The problem:
Return the lines below that carry the word "page".

Data for analysis:

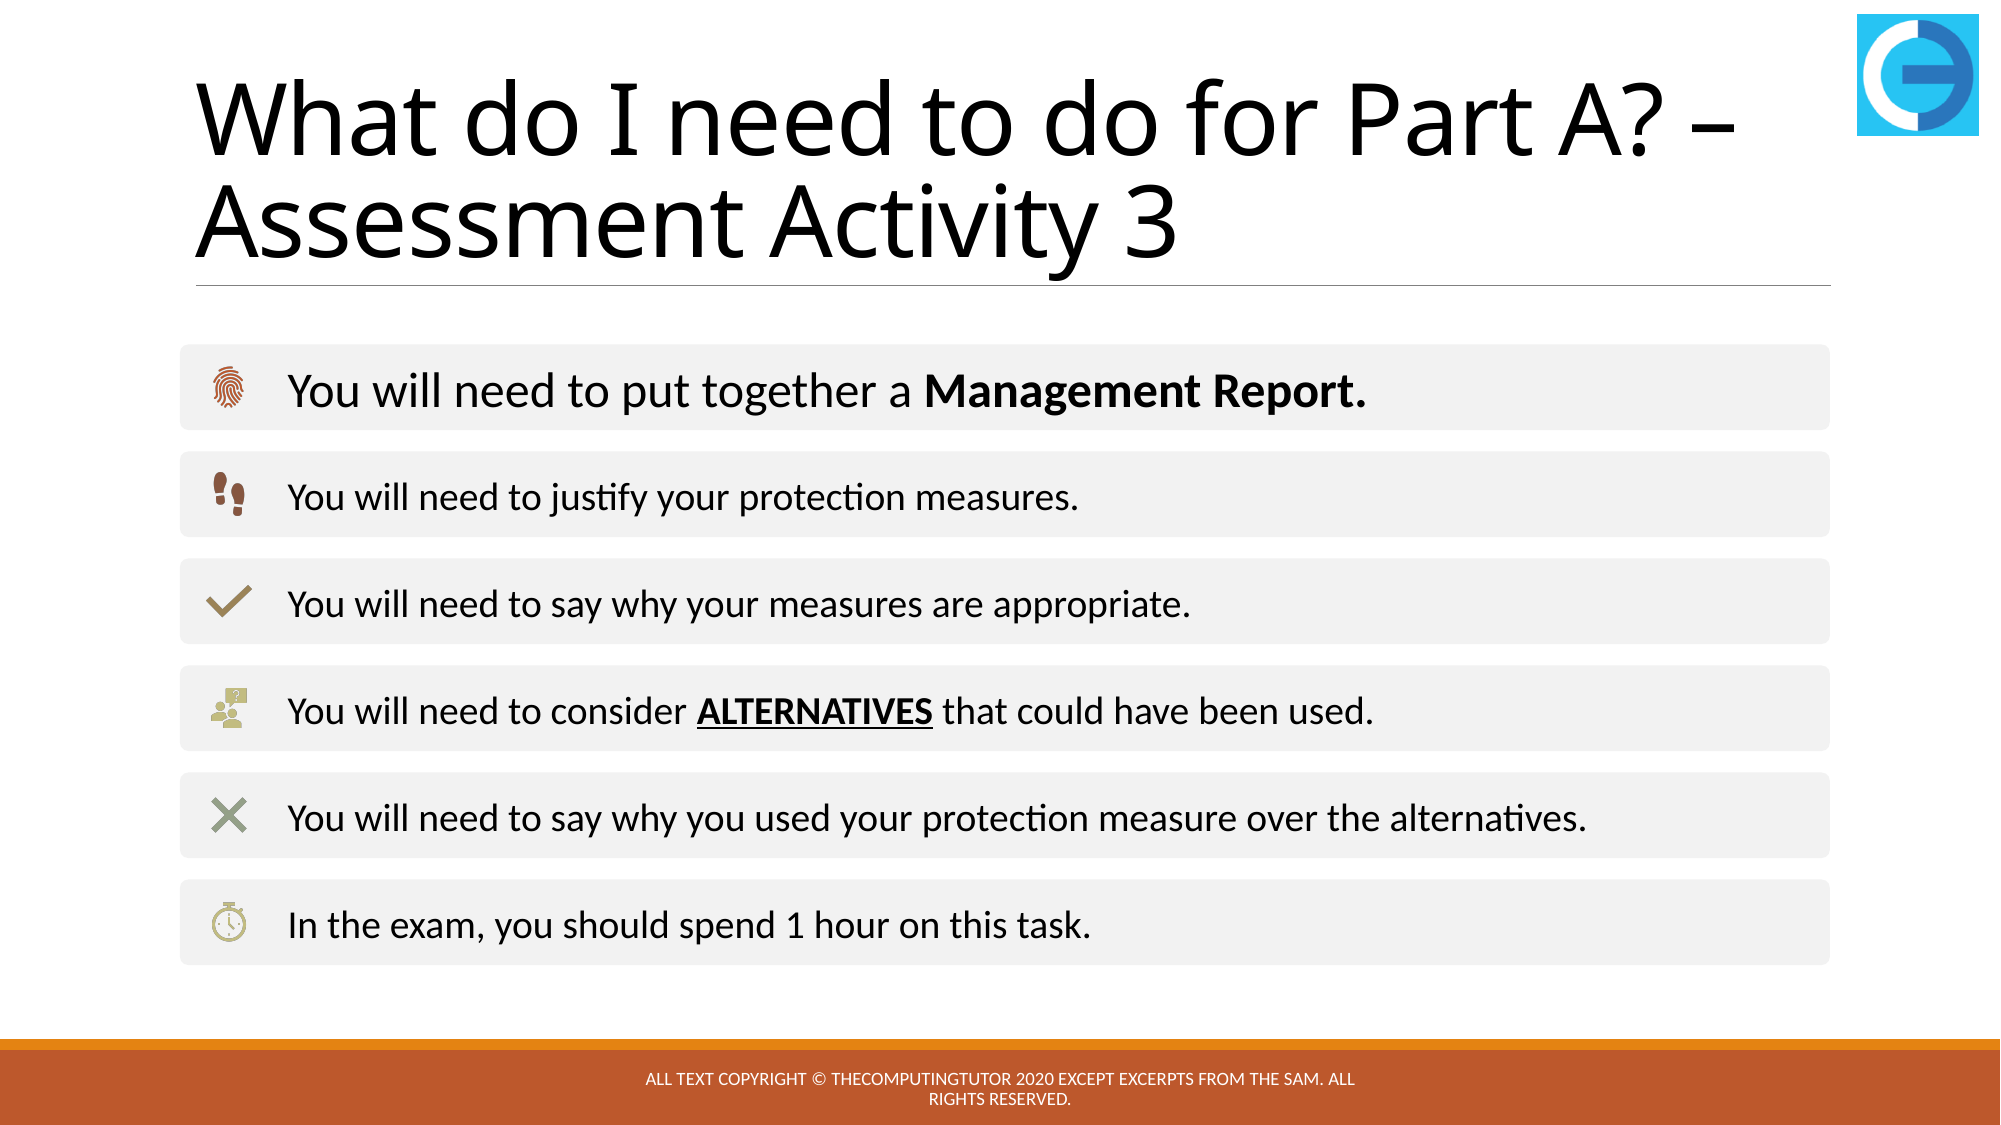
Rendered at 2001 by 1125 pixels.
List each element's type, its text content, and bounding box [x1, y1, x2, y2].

picture [1857, 14, 1979, 136]
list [179, 343, 1831, 966]
footer All text copyright © TheComputingTutor 2020 except excerpts from the SAM. All rights Reserved. [604, 1059, 1396, 1120]
title What do I need to do for Part A? – Assessment Activity 3 [180, 47, 1830, 285]
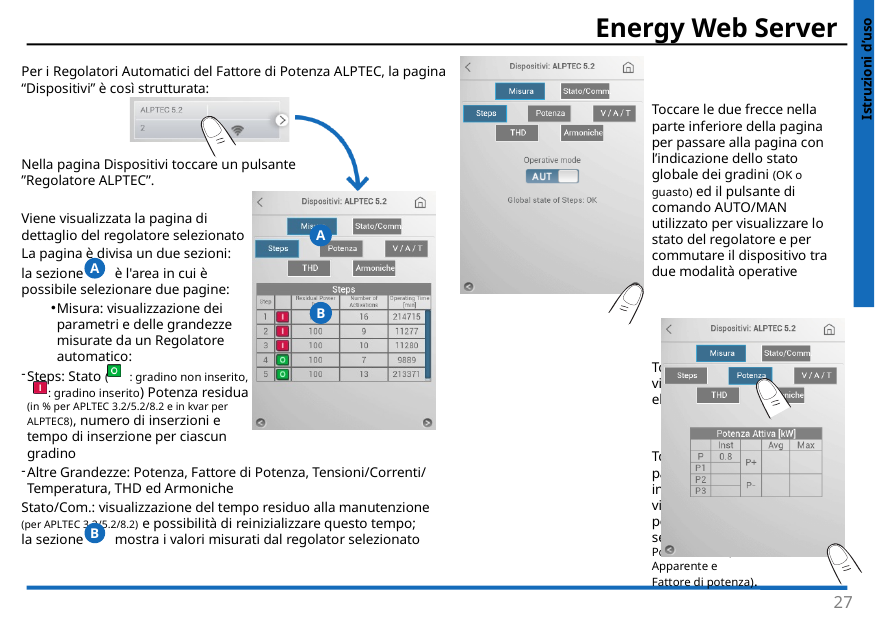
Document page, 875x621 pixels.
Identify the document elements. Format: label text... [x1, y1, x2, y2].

text_box Toccare le due frecce nella parte inferiore della pagina per passare alla pagina con l’indicazione dello stato globale dei gradini (OK o guasto) ed il pulsante di comando AUTO/MAN utilizzato per visualizzare lo stato del regolatore e per commutare il dispositivo tra due modalità operative Toccare uno dei pulsanti per visualizzare le altre grandezze elettriche misurate Toccare le due frecce nella parte inferiore della pagina per visualizzare le diverse tabelle per la grandezza elettrica selezionata (es. per la Potenza: Potenza Attiva, Reattiva e Apparente e Fattore di potenza). [460, 56, 845, 574]
picture [33, 381, 47, 394]
text_box B [84, 522, 106, 544]
picture [129, 97, 290, 160]
picture [106, 364, 121, 377]
text_box Per i Regolatori Automatici del Fattore di Potenza ALPTEC, la pagina “Dispositivi” è così strutturata: Nella pagina Dispositivi toccare un pulsante ”Regolatore ALPTEC”. Viene visualizzata la pagina di dettaglio del regolatore selezionato La pagina è divisa un due sezioni: la sezione è l'area in cui è possibile selezionare due pagine: Misura: visualizzazione dei parametri e delle grandezze misurate da un Regolatore automatico: Steps: Stato ( : gradino non inserito, : gradino inserito) Potenza residua (in % per APLTEC 3.2/5.2/8.2 e in kvar per ALPTEC8), numero di inserzioni e tempo di inserzione per ciascun gradino Altre Grandezze: Potenza, Fattore di Potenza, Tensioni/Correnti/ Temperatura, THD ed Armoniche Stato/Com.: visualizzazione del tempo residuo alla manutenzione (per APLTEC 3.2/5.2/8.2) e possibilità di reinizializzare questo tempo; la sezione mostra i valori misurati dal regolator selezionato [21, 56, 406, 574]
picture [460, 55, 644, 328]
text_box A [84, 257, 106, 279]
picture [252, 114, 436, 430]
picture [661, 318, 863, 587]
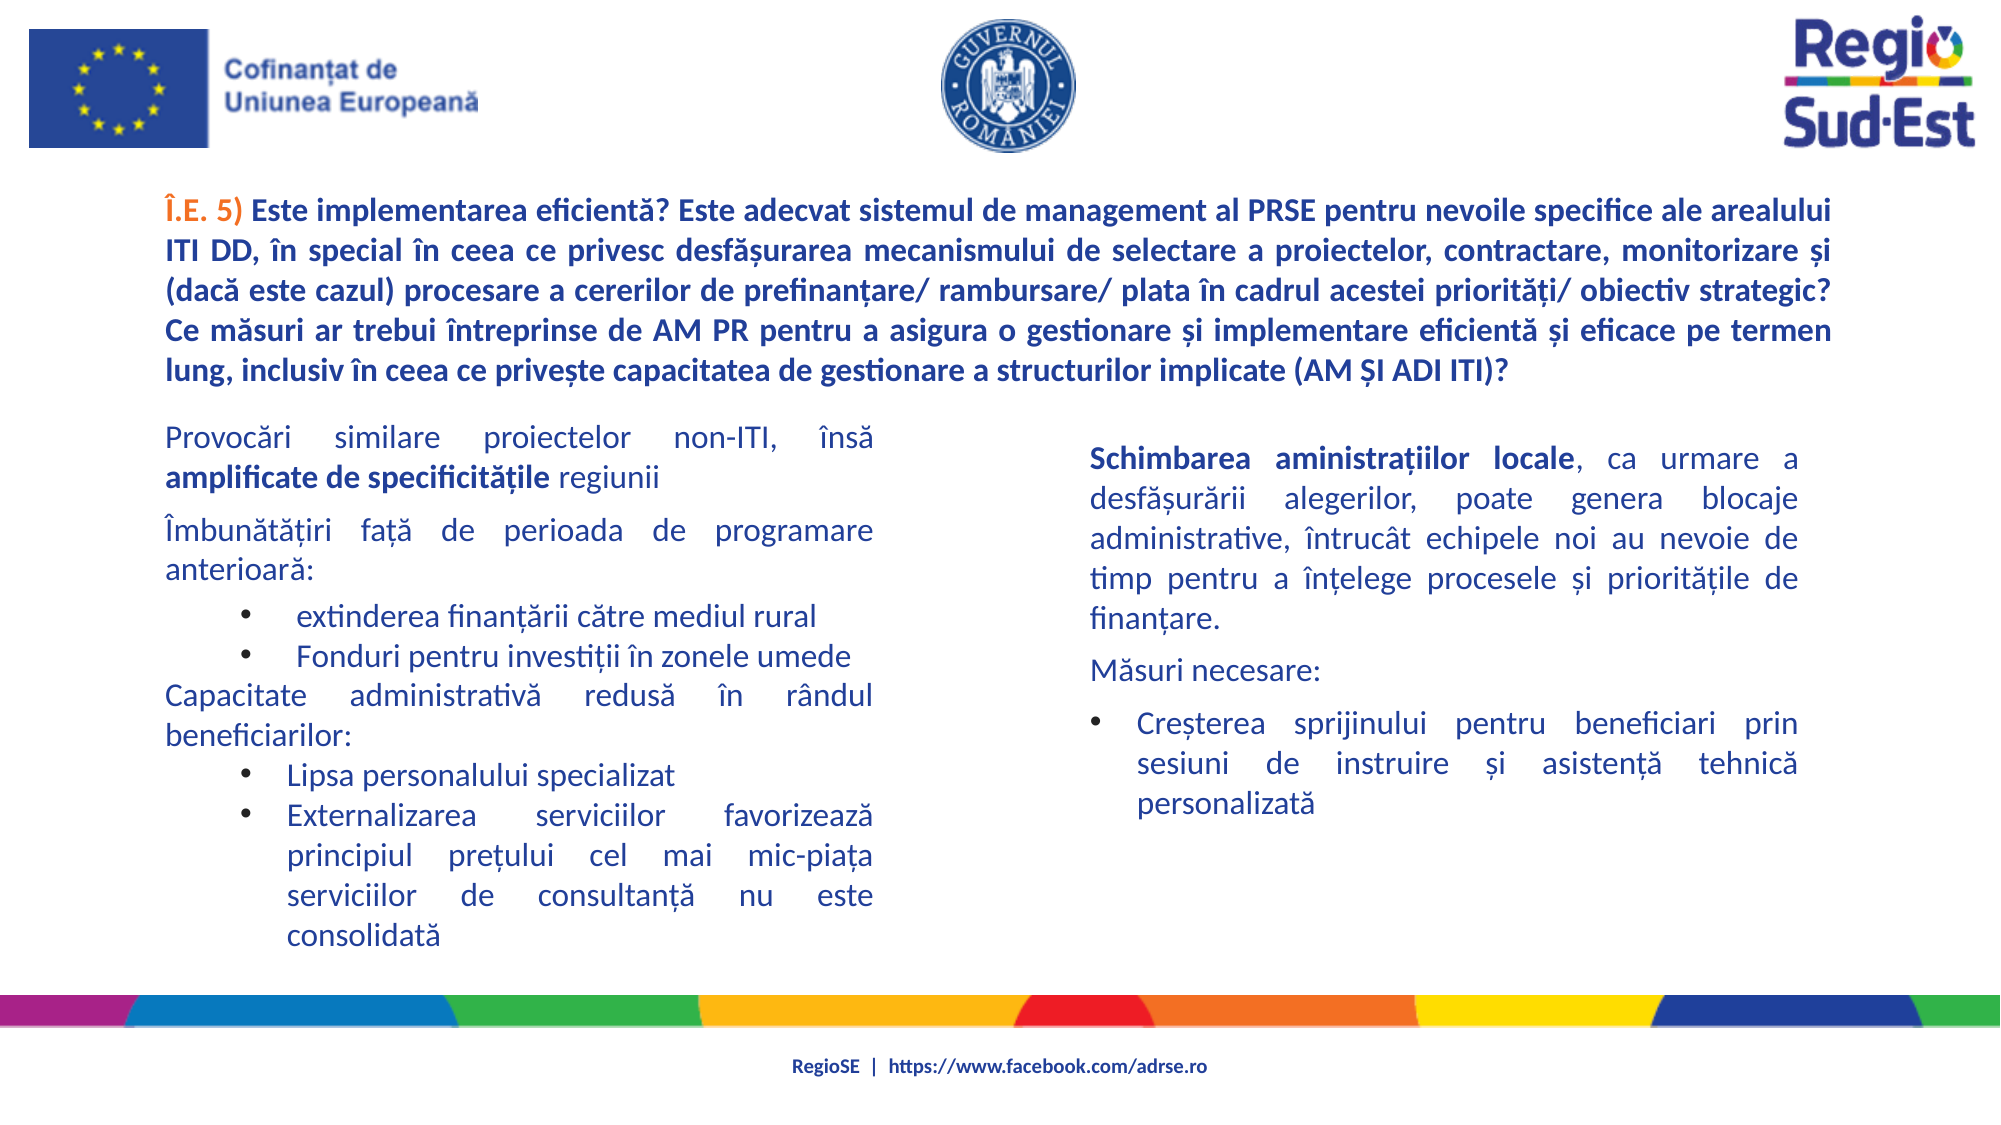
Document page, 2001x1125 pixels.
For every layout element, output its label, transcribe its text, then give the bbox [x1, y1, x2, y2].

picture [0, 995, 2000, 1029]
text_box Î.E. 5) Este implementarea eficientă? Este adecvat sistemul de management al PRSE pentru nevoile specifice ale arealului ITI DD, în special în ceea ce privesc desfășurarea mecanismului de selectare a proiectelor, contractare, monitorizare și (dacă este cazul) procesare a cererilor de prefinanțare/ rambursare/ plata în cadrul acestei priorități/ obiectiv strategic? Ce măsuri ar trebui întreprinse de AM PR pentru a asigura o gestionare și implementare eficientă și eficace pe termen lung, inclusiv în ceea ce privește capacitatea de gestionare a structurilor implicate (AM ȘI ADI ITI)? [150, 180, 1850, 408]
text_box Provocări similare proiectelor non-ITI, însă amplificate de specificitățile regiunii Îmbunătățiri față de perioada de programare anterioară: extinderea finanțării către mediul rural Fonduri pentru investiții în zonele umede Capacitate administrativă redusă în rândul beneficiarilor: Lipsa personalului specializat Externalizarea serviciilor favorizează principiul prețului cel mai mic-piața serviciilor de consultanță nu este consolidată [150, 407, 890, 961]
picture [1759, 0, 2000, 220]
text_box RegioSE | https://www.facebook.com/adrse.ro [776, 1029, 1223, 1085]
picture [28, 28, 478, 148]
text_box Schimbarea aministrațiilor locale, ca urmare a desfășurării alegerilor, poate genera blocaje administrative, întrucât echipele noi au nevoie de timp pentru a înțelege procesele și prioritățile de finanțare. Măsuri necesare: Creșterea sprijinului pentru beneficiari prin sesiuni de instruire și asistență tehnică personalizată [1075, 429, 1815, 881]
picture [941, 19, 1076, 153]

Exercise answer:
Document page, 875x621 pixels.
Document page, 2001x1125 pixels.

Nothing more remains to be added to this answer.